A "trace" is a collection of operations, triggered as a result of a single logical event. A "span" describes an operation that happened in the system, the context in which it occurred, and relevant attributes. Later we will dive into the composition of a trace. Tracing is very powerful, because it allows you to investigate some types of issues with your system more efficiently than with simple logging and metrics. This is an example of what a trace looks like in Aspecto:
The diagram and timeline above shows how an HTTP request was handled internally:
- It first triggered an HTTP call to route '/user/token' on service 'user-service' which performed the FIND_ONE operation on the 'aspecto-demo' database and returned status code 200 to the caller.
- Then, it sent an HTTP GET request to an external API (
en.wikipedia.org) which returned status code 200.
- After that, 3 messages were sent to the SQS messaging queue.
This diagram provides the context and understanding you need in order to build and debug your code faster.
Now that we explained what a trace looks like in Aspecto, let's talk a little about the elements that comprise a trace:
In the example above, each bullet is an operation: "incoming HTTP request was handled", "database query was executed", "message sent into queue". Operations or 'spans' are meaningful events, usually I/O, that occur in the system.

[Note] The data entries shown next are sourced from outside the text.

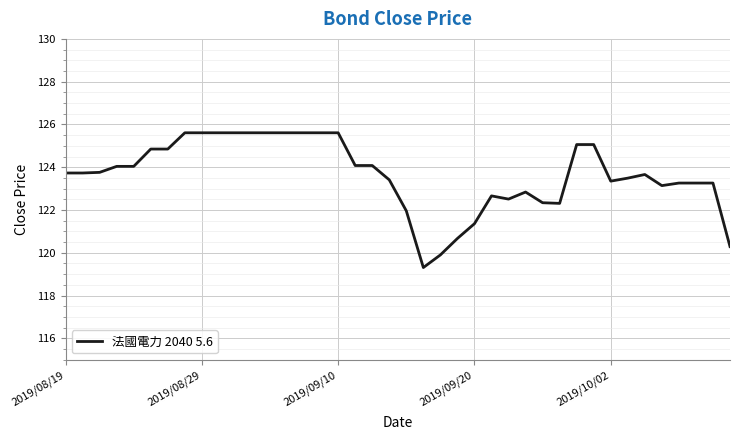

What is the maximum value shown in the chart?

125.6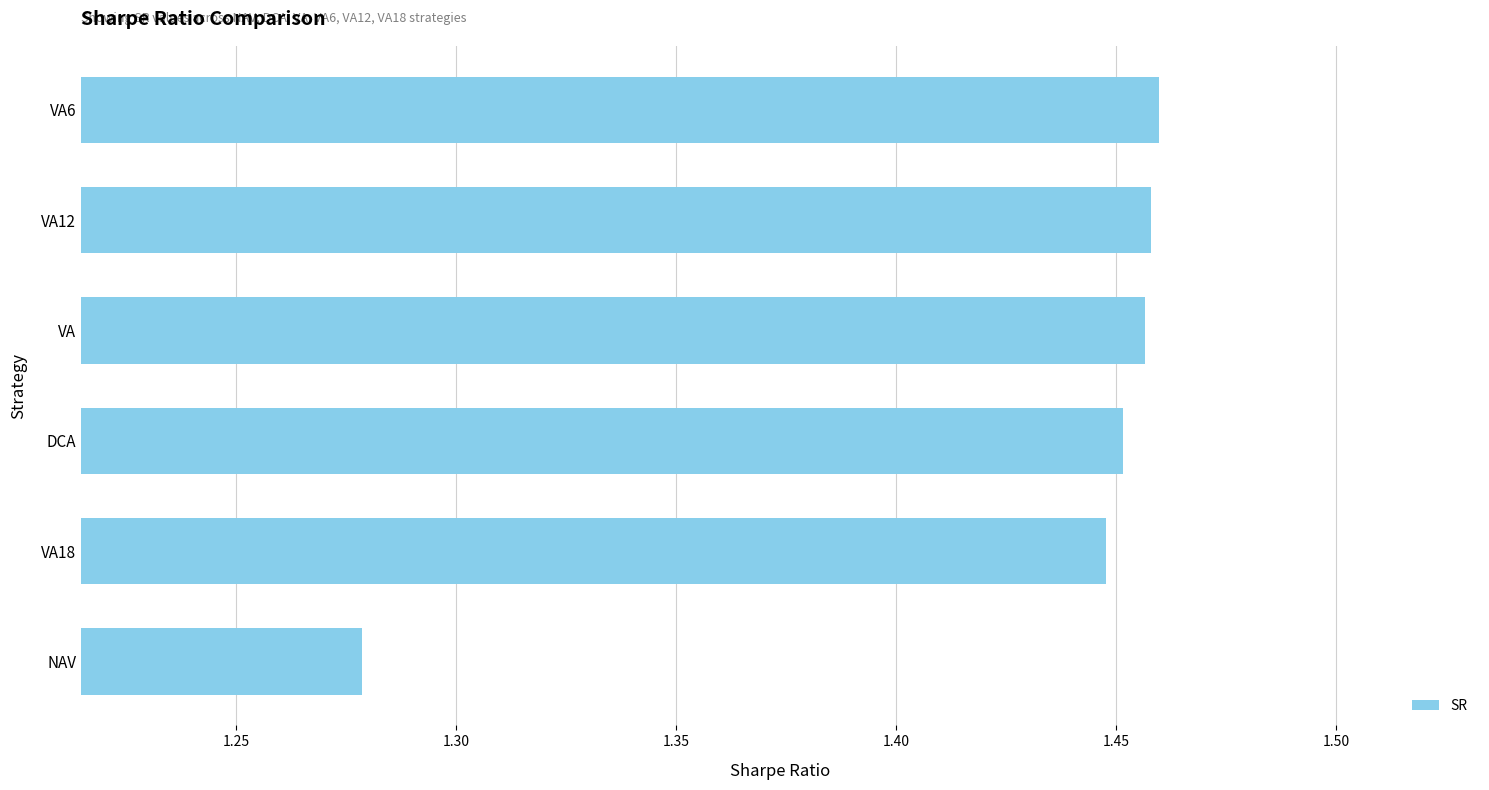

Which label corresponds to the smallest value in the chart?

NAV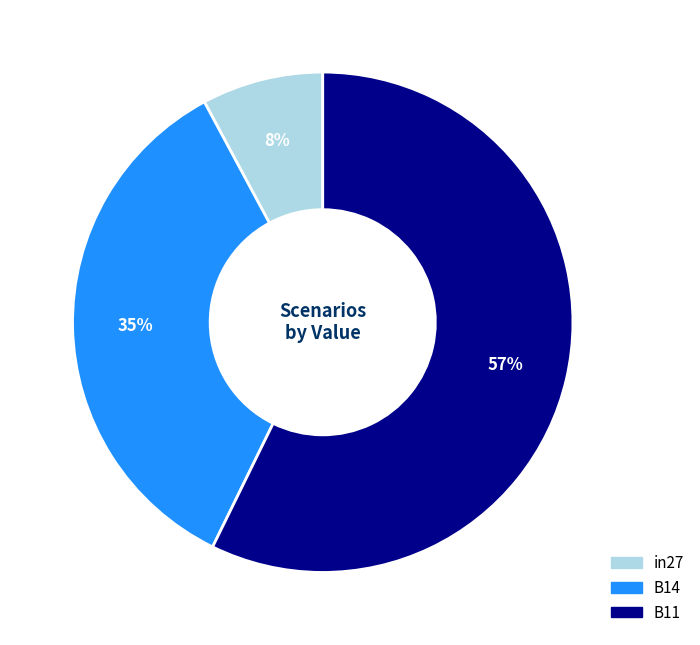

Does in27 represent more than half of the total?

No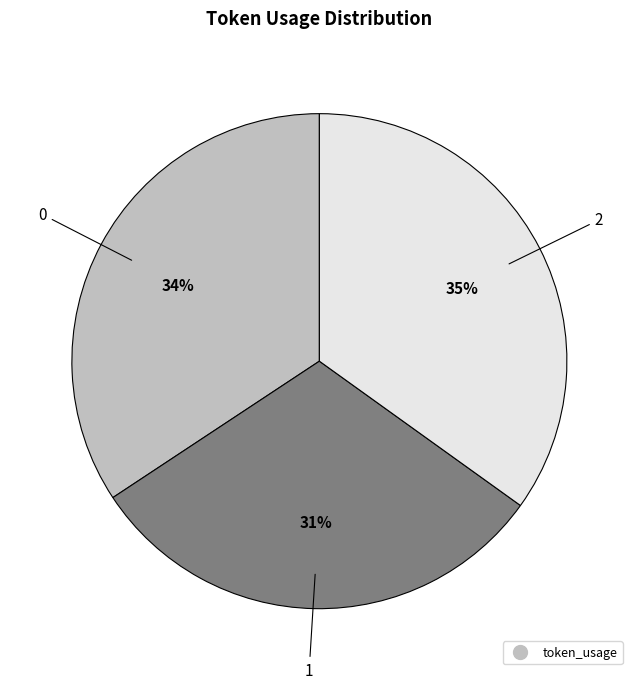

To the nearest percent, what is the average slice percentage?

33%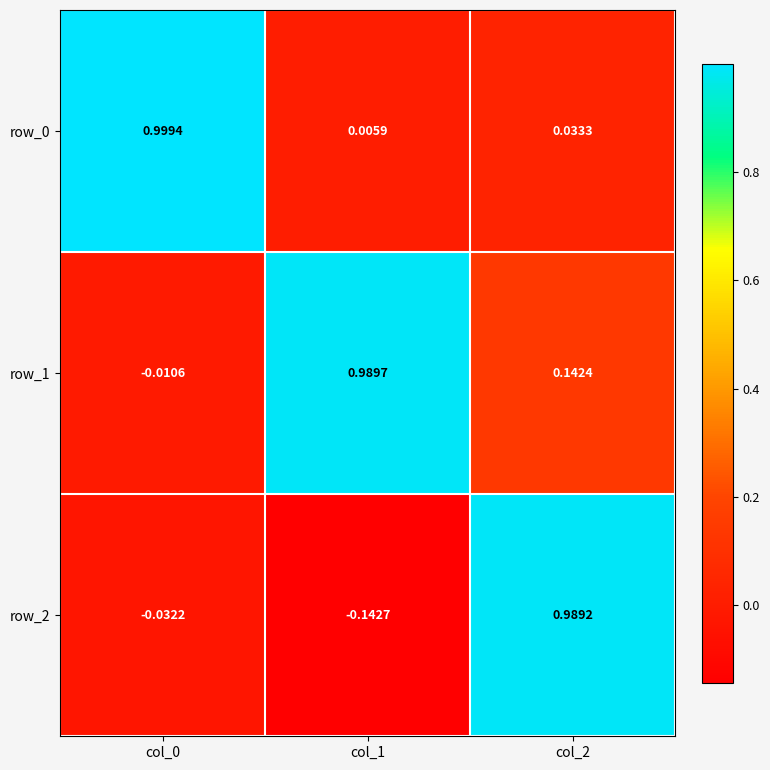

Is the value of row_0 at col_1 greater than the value of row_2 at col_2?

No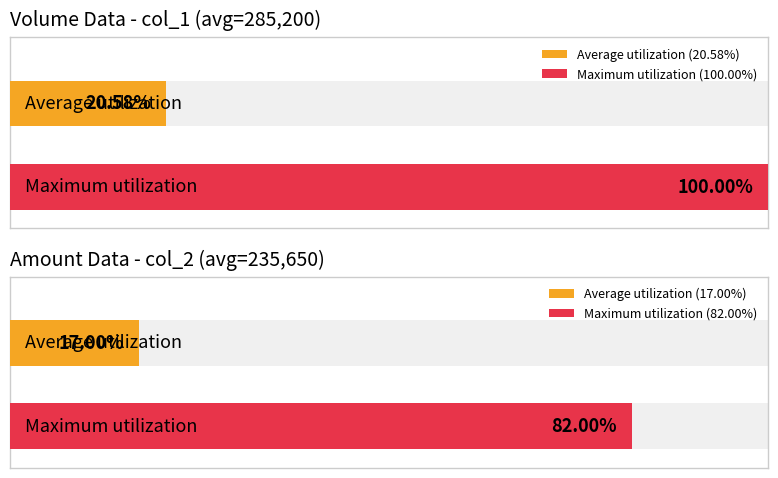

What is the average value of the Amount (col_2) series?

235650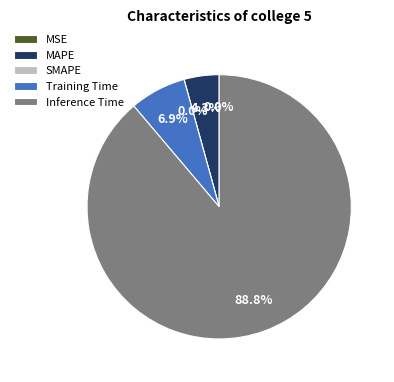

To the nearest percent, what is the difference between the Training Time and Inference Time slice percentages?

82%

Operation context means that operations can be linked to one another in a child-parent relation and grouped to represent a single transaction or handling of one logical event by the system:
- "executing this MongoDB query was part of handling HTTP request on that route"

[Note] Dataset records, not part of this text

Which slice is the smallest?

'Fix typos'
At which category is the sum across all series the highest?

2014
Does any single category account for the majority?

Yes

- "incoming HTTP request to this endpoint triggered those outgoing HTTP requests"
Each operation contains attributes which give additional info about what happened, for example:
- HTTP: URL, method, status code.
- Database: table name, query.
- Messaging System: system type, topic name, message id.
You don't need to do anything except importing Aspecto and initializing it with a token. All the rest is handled with automatic code 'instrumentation'. Basically, auto instrumentation means that integration with the actual packages you use in your application, collecting the trace, and extracting attributes for each operation is done automatically.

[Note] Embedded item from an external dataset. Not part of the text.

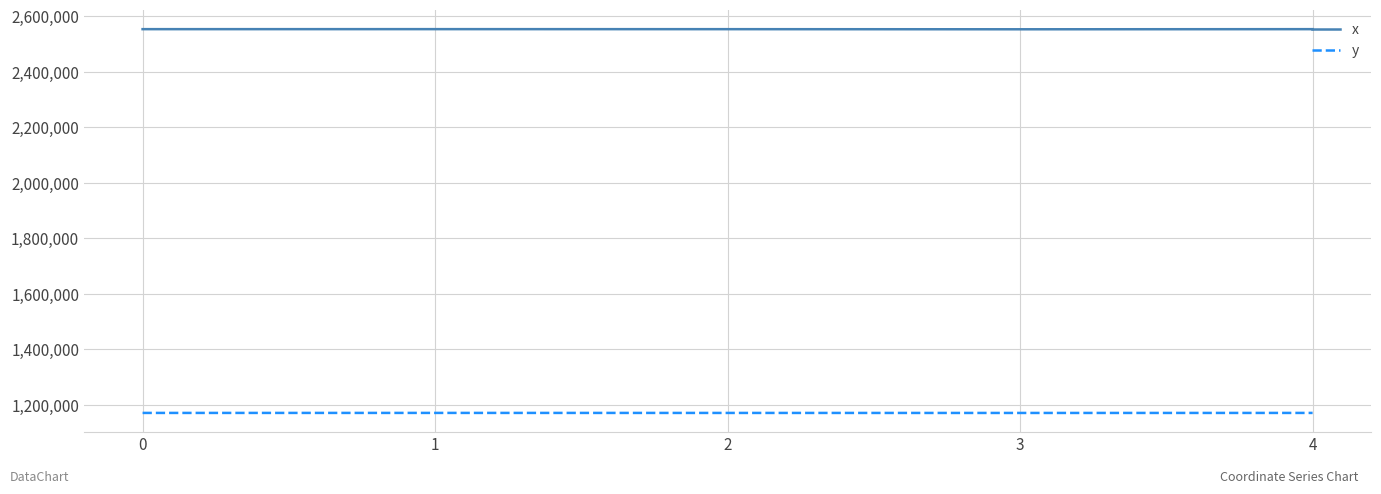

True or false: x and y intersect in this chart.

False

Our SDK automatically collects operations from common Node.js microservices packages:
- amqplib (RabbitMQ)
Each time your application invokes a function from one of these libraries, for example
http.get('http://users-service/user/1234', cb), the relevant open-telemetry plugin runs and records this function call into a span. The recorded data includes, among other things:
- Timing: operation start time and duration.
- ID of the span itself and its parent (which is used later to connect relevant spans into a tree).
- Attributes relevant to this operation.
Context works well in a distributed environment, connecting related operations which span multiple microservices into a single trace. This feature helps reveal how an event in one service is propagated in the system and what is triggered in downstream services.
For instance, in the earlier example shown in the diagram, it is possible to tell that the MongoDB query on collection "users" from "user-service", was originally initiated by an HTTP call in a different service, "scraper-service" and includes the specific route.
Aspecto will show you interactions between your microservices, either synchronously - HTTP, or asynchronously - via messaging systems such as Kafka, RabbitMQ, SQS.